Reproduce every line below word for word, omitting the pictures.

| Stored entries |
— start —

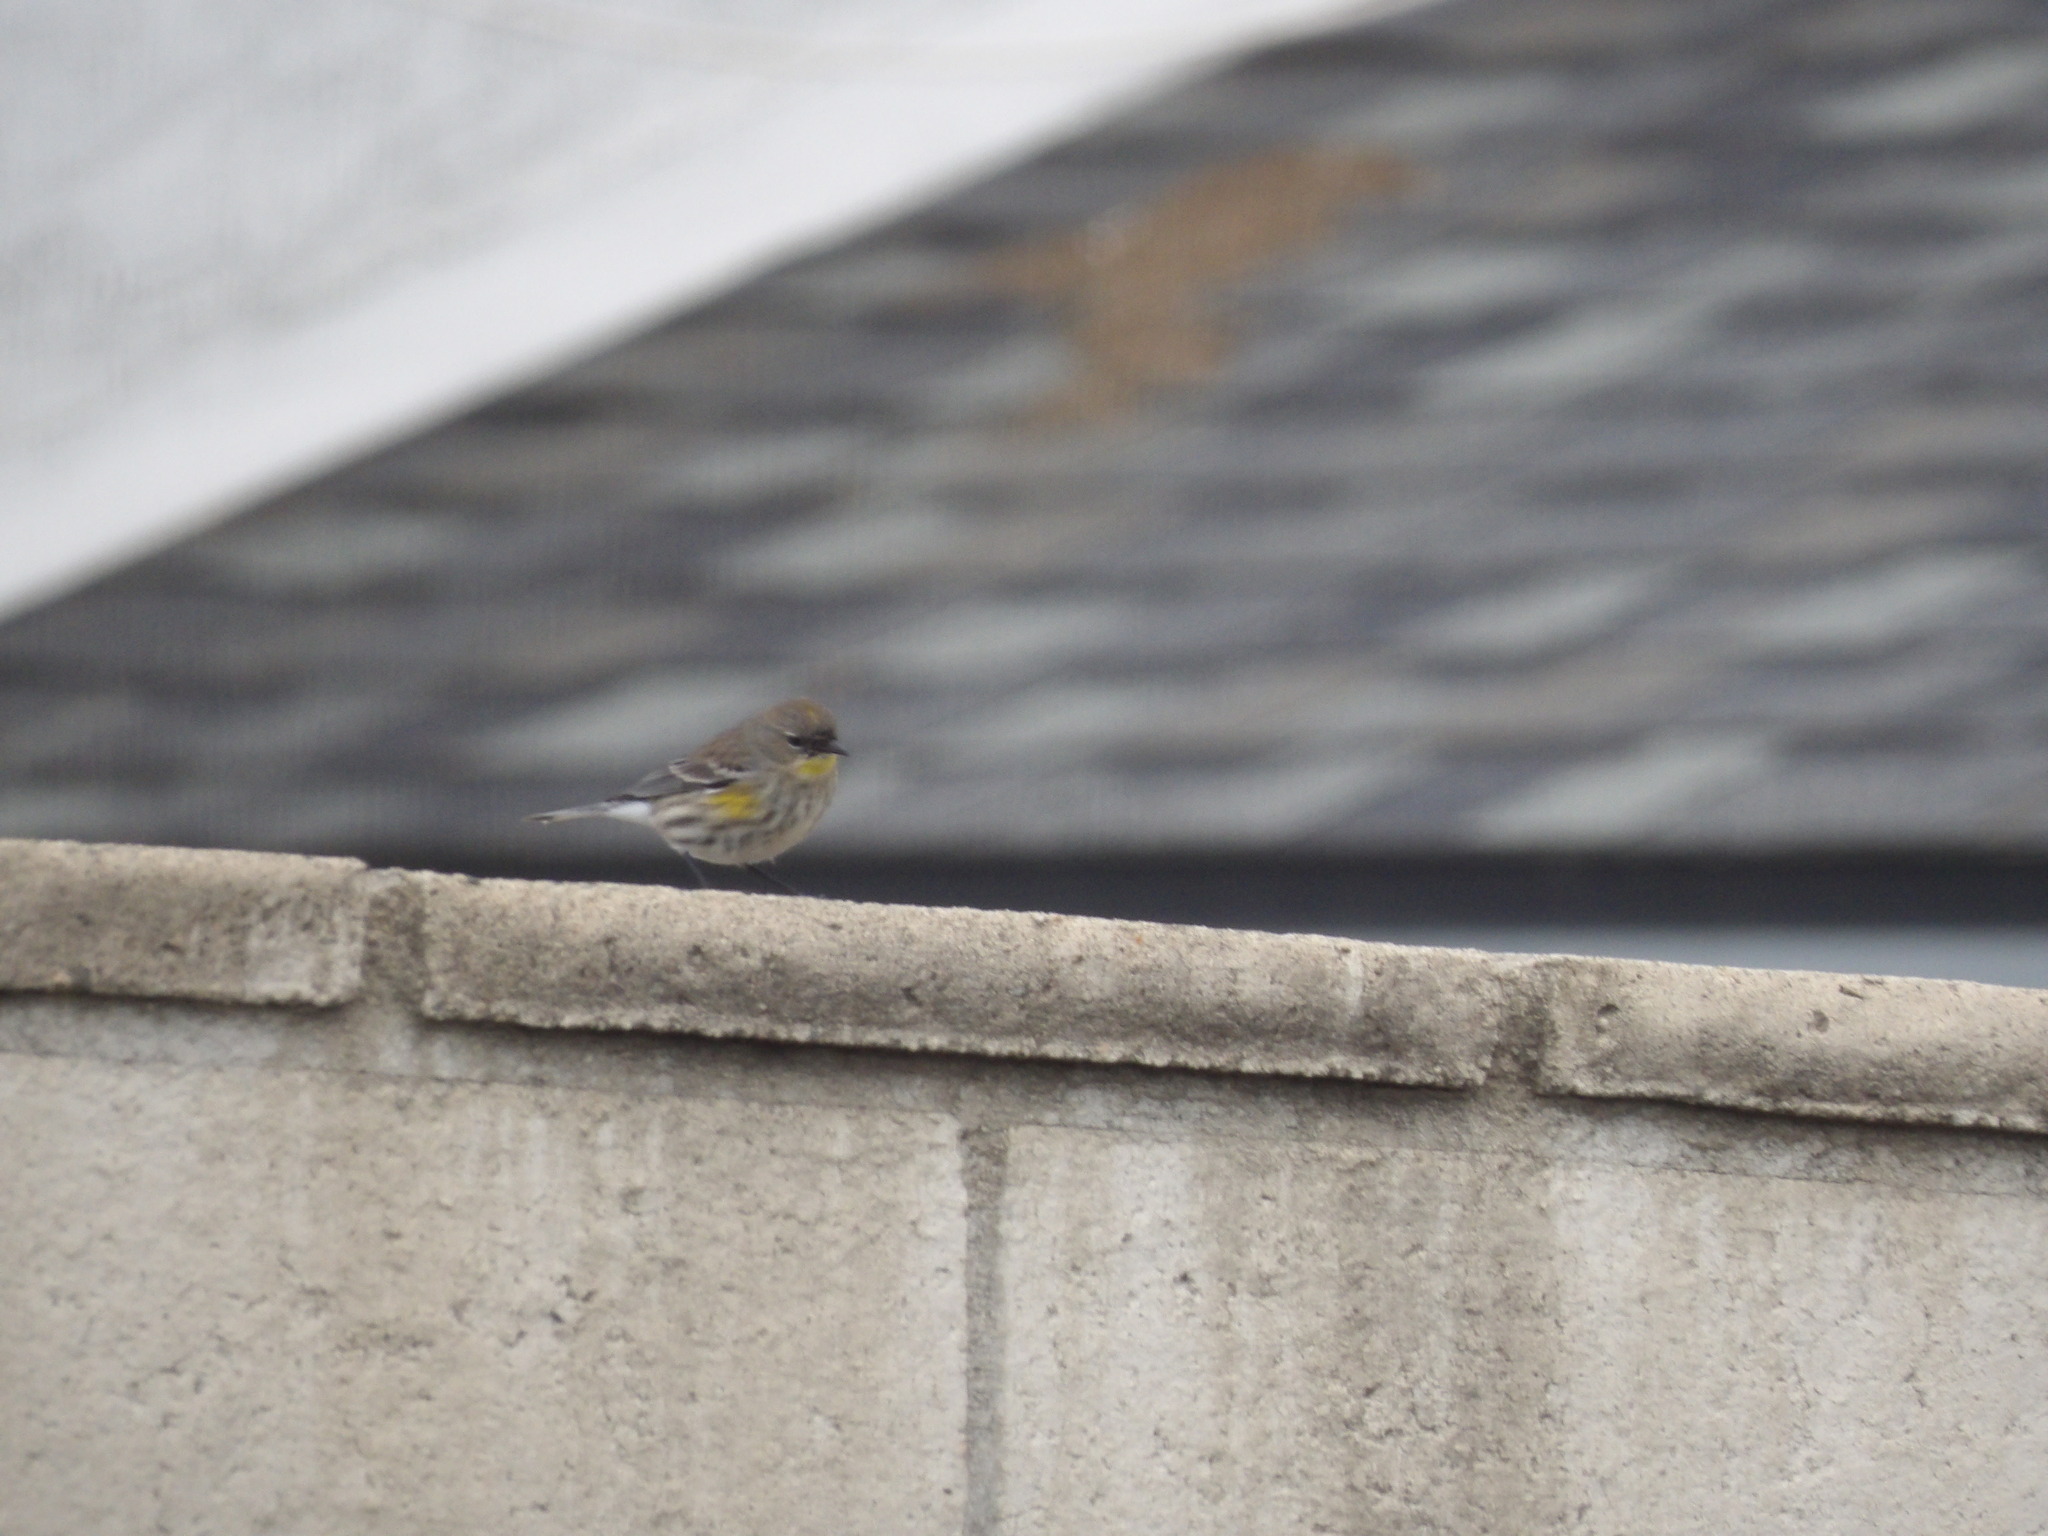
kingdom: Animalia
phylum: Chordata
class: Aves
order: Passeriformes
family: Parulidae
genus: Setophaga
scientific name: Setophaga auduboni
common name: Audubon's warbler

— end —

| Task output |
kingdom: Animalia
phylum: Chordata
class: Aves
order: Passeriformes
family: Parulidae
genus: Setophaga
scientific name: Setophaga auduboni
common name: Audubon's warbler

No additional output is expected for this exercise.